Paschal Donohoe freezing welfare, tax bands and credits in this week's budget have affected people who are already the worst off and will push up child-poverty-at-risk rates, according to the ESRI.

Budget 'disproportionally impacts welfare recipients', according to ESRI

Paschal Donohoe freezing welfare, tax bands and credits in this week's budget have affected people who are already the worst off and will push up child-poverty-at-risk rates, according to leading think tank, the Economic and Social Research Institute (ESRI).

In its first assessment examining the relative winners and losers of Budget 2020, researchers at the ESRI told a conference that the budget overall was “sensible and prudent” as the Government prepared the State’s defences for a potentially damaging crash-out Brexit.

But the tax measures will mean most households will end up with lower incomes while the poorest will fare relatively badly because low-income groups depend more than others on now-frozen welfare payment rates.

The ESRI again reiterated its previous assessment that the Help to Buy Scheme – designed to help first-time buyers save for a deposit to buy a home – is “poorly designed” because there is evidence that many people tapping the incentive don’t need it in the first place and it could lead to higher house prices.

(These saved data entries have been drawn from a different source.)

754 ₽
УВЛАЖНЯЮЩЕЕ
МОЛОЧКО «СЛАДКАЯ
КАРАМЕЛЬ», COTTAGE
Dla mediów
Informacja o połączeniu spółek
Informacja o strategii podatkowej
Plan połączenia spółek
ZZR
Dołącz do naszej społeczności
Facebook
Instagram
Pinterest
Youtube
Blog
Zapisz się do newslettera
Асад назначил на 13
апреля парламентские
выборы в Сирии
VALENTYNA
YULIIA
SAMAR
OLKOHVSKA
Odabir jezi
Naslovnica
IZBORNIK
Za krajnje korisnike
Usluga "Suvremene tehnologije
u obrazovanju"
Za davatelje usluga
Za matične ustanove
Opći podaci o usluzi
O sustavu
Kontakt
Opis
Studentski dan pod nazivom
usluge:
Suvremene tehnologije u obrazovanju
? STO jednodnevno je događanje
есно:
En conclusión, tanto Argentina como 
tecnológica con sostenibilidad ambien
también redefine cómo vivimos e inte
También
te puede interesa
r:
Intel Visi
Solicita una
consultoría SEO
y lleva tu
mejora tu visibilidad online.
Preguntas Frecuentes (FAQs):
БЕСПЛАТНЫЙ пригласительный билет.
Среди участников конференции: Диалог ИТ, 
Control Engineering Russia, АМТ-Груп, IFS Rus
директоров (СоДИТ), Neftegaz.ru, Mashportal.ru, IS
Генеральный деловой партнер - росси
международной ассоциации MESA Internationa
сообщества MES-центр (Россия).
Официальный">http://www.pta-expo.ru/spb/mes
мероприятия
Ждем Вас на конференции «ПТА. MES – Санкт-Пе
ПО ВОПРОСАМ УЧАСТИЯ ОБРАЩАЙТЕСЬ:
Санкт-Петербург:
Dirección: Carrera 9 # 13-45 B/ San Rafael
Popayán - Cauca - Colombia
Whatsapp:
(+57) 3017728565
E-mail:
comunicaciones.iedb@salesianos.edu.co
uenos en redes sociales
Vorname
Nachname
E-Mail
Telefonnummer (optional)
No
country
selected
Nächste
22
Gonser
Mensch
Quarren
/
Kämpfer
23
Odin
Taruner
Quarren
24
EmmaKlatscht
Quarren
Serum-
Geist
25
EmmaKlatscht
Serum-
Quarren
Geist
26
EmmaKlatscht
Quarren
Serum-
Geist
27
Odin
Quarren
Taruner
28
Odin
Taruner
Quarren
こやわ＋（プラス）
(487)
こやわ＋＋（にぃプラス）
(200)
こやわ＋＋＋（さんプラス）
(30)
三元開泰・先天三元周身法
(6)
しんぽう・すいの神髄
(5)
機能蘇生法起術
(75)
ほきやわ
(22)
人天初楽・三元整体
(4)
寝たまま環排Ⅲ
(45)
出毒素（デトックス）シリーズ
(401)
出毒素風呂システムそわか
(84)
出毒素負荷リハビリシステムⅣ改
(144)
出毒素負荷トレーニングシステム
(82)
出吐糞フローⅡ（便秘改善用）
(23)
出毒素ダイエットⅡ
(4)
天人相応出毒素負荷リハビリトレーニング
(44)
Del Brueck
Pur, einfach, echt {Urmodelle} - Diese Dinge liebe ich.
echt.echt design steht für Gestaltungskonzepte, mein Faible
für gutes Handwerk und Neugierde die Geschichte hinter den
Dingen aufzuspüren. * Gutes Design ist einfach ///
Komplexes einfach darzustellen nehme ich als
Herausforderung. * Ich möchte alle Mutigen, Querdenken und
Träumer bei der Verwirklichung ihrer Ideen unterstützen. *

Karina Doorley and Barra Roantree said that the findings take into account forecasts for wage and price increases and establish a benchmark to assess the ways different income groups have fared in this budget compared with previous budgets.

Some of the hit taken by low-income households is offset by spending programmes and by the Government’s National Childcare Scheme, but relative child poverty rates will nonetheless increase, Ms Doorley said.

“Budget 2020 disproportionally impacts welfare recipients compared to a wage-indexed 2019 Budget,” she said.

On the same basis, the incomes of lone parents and retirees whether retired couples or in single households fare relatively badly, according to the assessment.

And measures that look at “poverty gaps” and “at-risk-of-poverty rates” for all households, as well as for children, will rise because of the budget, under the benchmarks used by the ESRI in its assessment.

The budget was neutral, however, when it assessed whether it benefited women or men the most, the ESRI said.

At a cost of around €1.5bn, Ms Doorley said that indexing tax and welfare was “costly” and that some of the regressive effects of the budget would also be offset by “hard to value” spending on healthcare.

And the budget was a “prudent overall fiscal stance with extra spending if a no-deal Brexit” were to happen, the ESRI said.

Mr Roantree said the budget package included increases of more than €2.5bn in current spending and €794m in capital spending, and resulted in a net increase in taxes of €426m for the exchequer.

On the Help to Buy Scheme, Mr Roantree said the decision to extend the incentive to 2021 will cost the exchequer €200m and has worked out “far more expensive than anticipated” when first introduced three years ago.

Economists generally do not like property transaction taxes but the hike in the commercial property stamp duty, which raises over €140m, has a “coherent rationale” given the risk of overheating in construction, he said.